Em debate no Estadão Summit Saúde, especialistas discutem como o uso de incretinas falsificadas e manipuladas em escala industrial ameaça a segurança dos pacientes e desvirtua o tratamento da obesidade.
Reconhecida pela Organização Mundial da Saúde (OMS) como uma doença crônica e multifatorial, a obesidade atinge mais de 40 milhões de brasileiros¹. Ao mesmo tempo em que a ciência oferece novas perspectivas com as incretinas - medicamentos eficazes no controle do peso e do diabetes -, o crescimento desse mercado tem gerado um efeito colateral preocupante: a proliferação de versões falsificadas e manipuladas ilegalmente.

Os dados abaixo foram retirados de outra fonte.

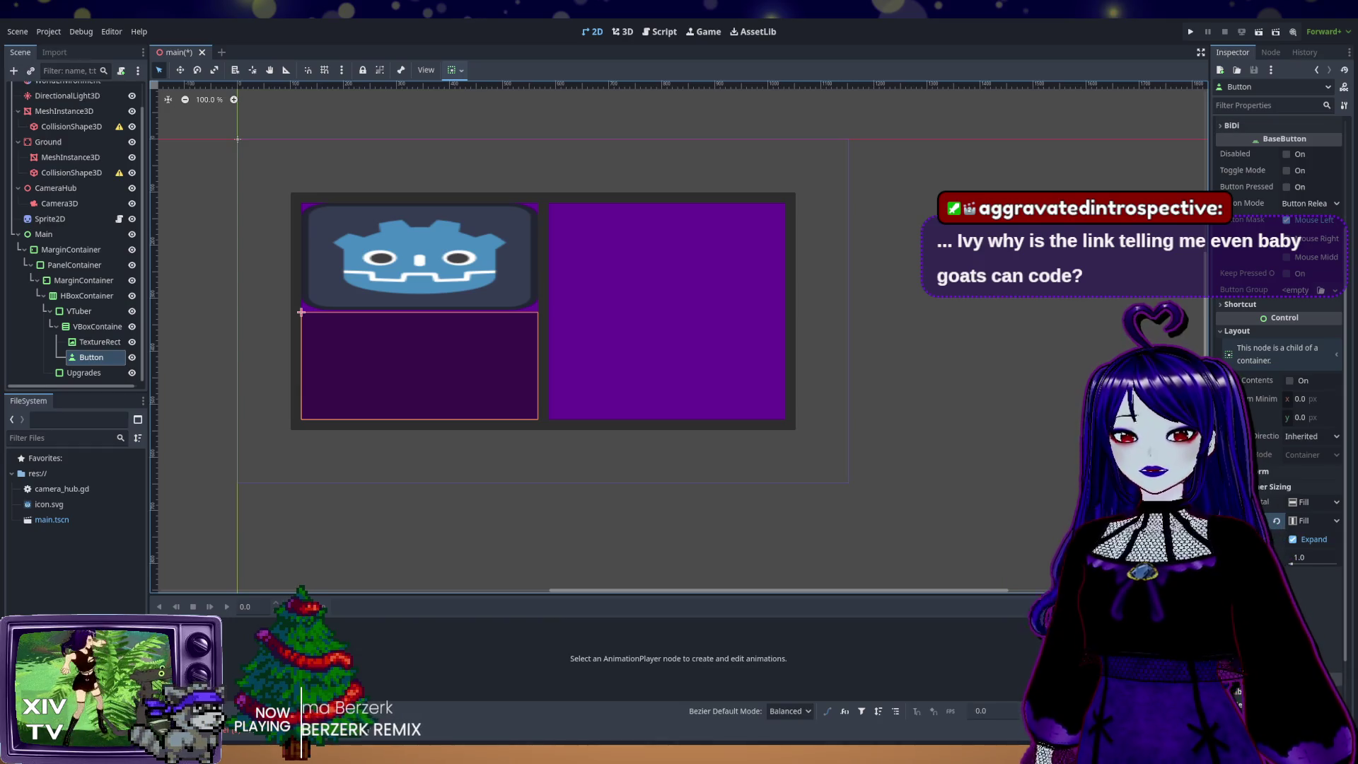
Step: Set the Button's Text to 'Pet the Vtuber'
scroll(1279, 354, "up", 4)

O tema foi debatido no Brand Talk "O perigo do mercado ilegal para obesidade: do falsificado ao manipulado em massa", durante o Estadão Summit Saúde com a participação do dr. Luiz André Magno, diretor médico sênior da Eli Lilly do Brasil, e Clayton Macedo, coordenador do Núcleo de Endocrinologia do Exercício da Unifesp e diretor da Sociedade Brasileira de Endocrinologia e Metabologia (SBEM), com mediação da jornalista Camila Silveira.
Obesidade é doença crônica
Para Macedo, a obesidade não é uma escolha nem resultado de "falta de força de vontade", mas uma condição complexa influenciada por fatores genéticos, hormonais e ambientais. "A obesidade é uma doença recorrente, grave e multifatorial. Mais de 200 doenças estão associadas a ela", afirmou. Segundo o endocrinologista, a ciência tem revolucionado o entendimento da doença ao identificar mecanismos biológicos que explicam o ganho de peso e a dificuldade de mantê-lo sob controle.
Nos últimos anos, medicamentos como a semaglutida e a tirzepatida - terapias incretínicas - têm transformado o tratamento. "Essas medicações aumentam a saciedade, reduzem o apetite e melhoram o metabolismo, representando um avanço inédito para os pacientes", explicou Macedo. Mas o mesmo sucesso científico que trouxe esperança abriu espaço para um novo tipo de ameaça.
Falsificados e manipulados
Com a alta demanda, versões ilegais começaram a circular em clínicas, sites e redes sociais, muitas vezes anunciadas falsamente como soluções rápidas e seguras. Luiz André Magno alertou que "a popularização das incretinas criou um ambiente propício para falsificações, contrabando e manipulações em escala industrial".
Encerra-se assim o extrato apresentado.